The article predominantly reviews studies conducted in controlled clinical environments, which may not accurately reflect real-world conditions or patient adherence. Variability in study designs, sample sizes, durations, and outcome measures complicates direct comparisons between the findings. Furthermore, the focus is largely on the efficacy of individual medications, with limited discussion on combination therapies that are becoming increasingly significant in obesity treatment. A notable limitation is the emphasis on short-term outcomes (typically 12-68 weeks), offering minimal insight into the long-term effectiveness, safety, and sustainability of weight loss. Additionally, the review provides limited analysis of the cost-effectiveness and affordability of these pharmacological treatments, which are critical factors for practical implementation and broader accessibility.

Future strategies

Long-term research is essential to assess the sustained effectiveness, safety, and tolerability of semaglutide, liraglutide, orlistat, and phentermine. Evaluating the prolonged metabolic and cardiovascular effects of these treatments will improve their practical application in clinical settings. Further, research on emerging agents such as amycretin, setmelanotide, retatrutide, cagrilintide, and cotadutide should be expanded, with a focus on their long-term benefits, potential synergies, and comparative efficacy against existing therapies. Future investigations should also emphasize real-world scenarios to understand how these medications function beyond controlled trials. This includes examining patient compliance, the integration of these treatments with lifestyle modifications, and their effectiveness across diverse populations with different socioeconomic and cultural contexts.

Conclusions

Semaglutide demonstrates superior efficacy in weight loss, achieving the highest percentage of weight reduction and additional cardiometabolic benefits. Liraglutide is effective but less potent and requires daily administration. Phentermine offers short-term benefits but raises concerns about dependency and cardiovascular risks. Orlistat provides modest weight loss but has gastrointestinal side effects that may affect adherence. Hence, semaglutide is the preferred option for significant and sustained weight loss.
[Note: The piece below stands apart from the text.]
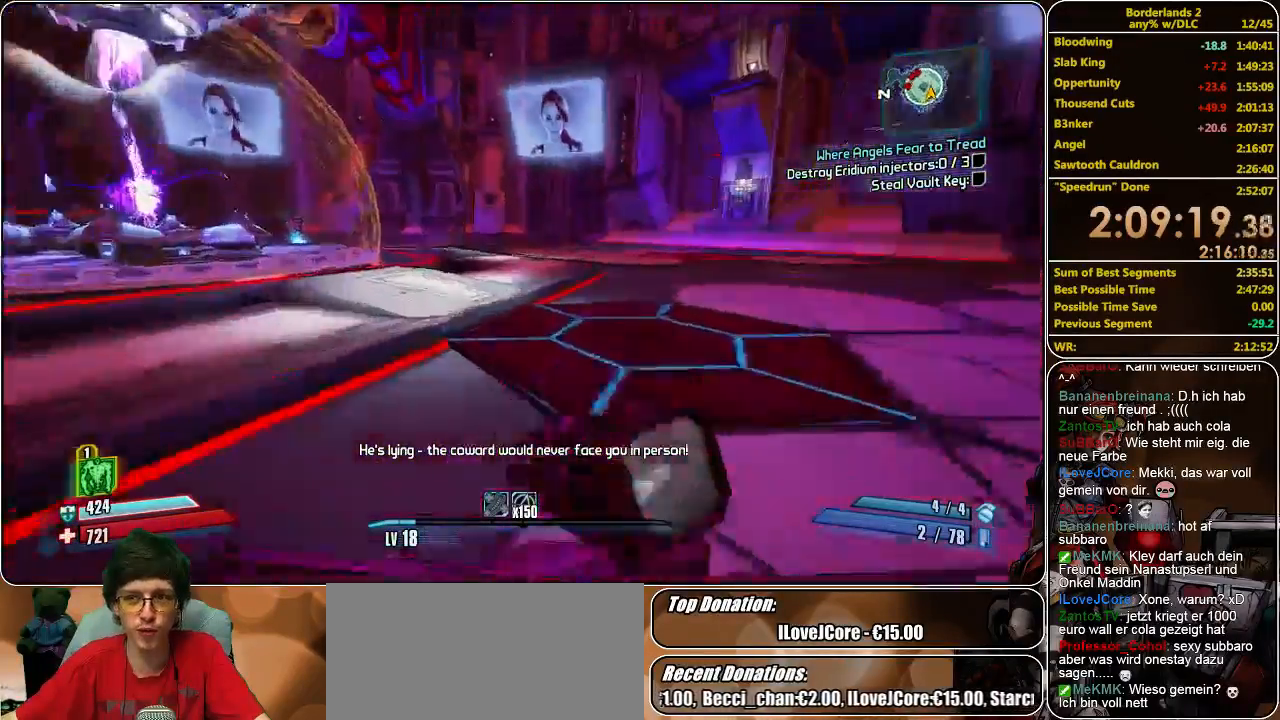
{"keys": ["w"], "mouse": [], "events": []}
Ultimately, the selection of a pharmacological treatment should be tailored to individual patient needs, factoring in obesity severity, existing comorbidities, and medication tolerability. Combining pharmacological therapies with lifestyle changes remains crucial for achieving and maintaining long-term weight management. Based on the reviewed studies, the average weight loss achieved with these pharmacological agents is approximately 15% for semaglutide, 8.4% for liraglutide, 8-10% for phentermine, and 5-10% for orlistat.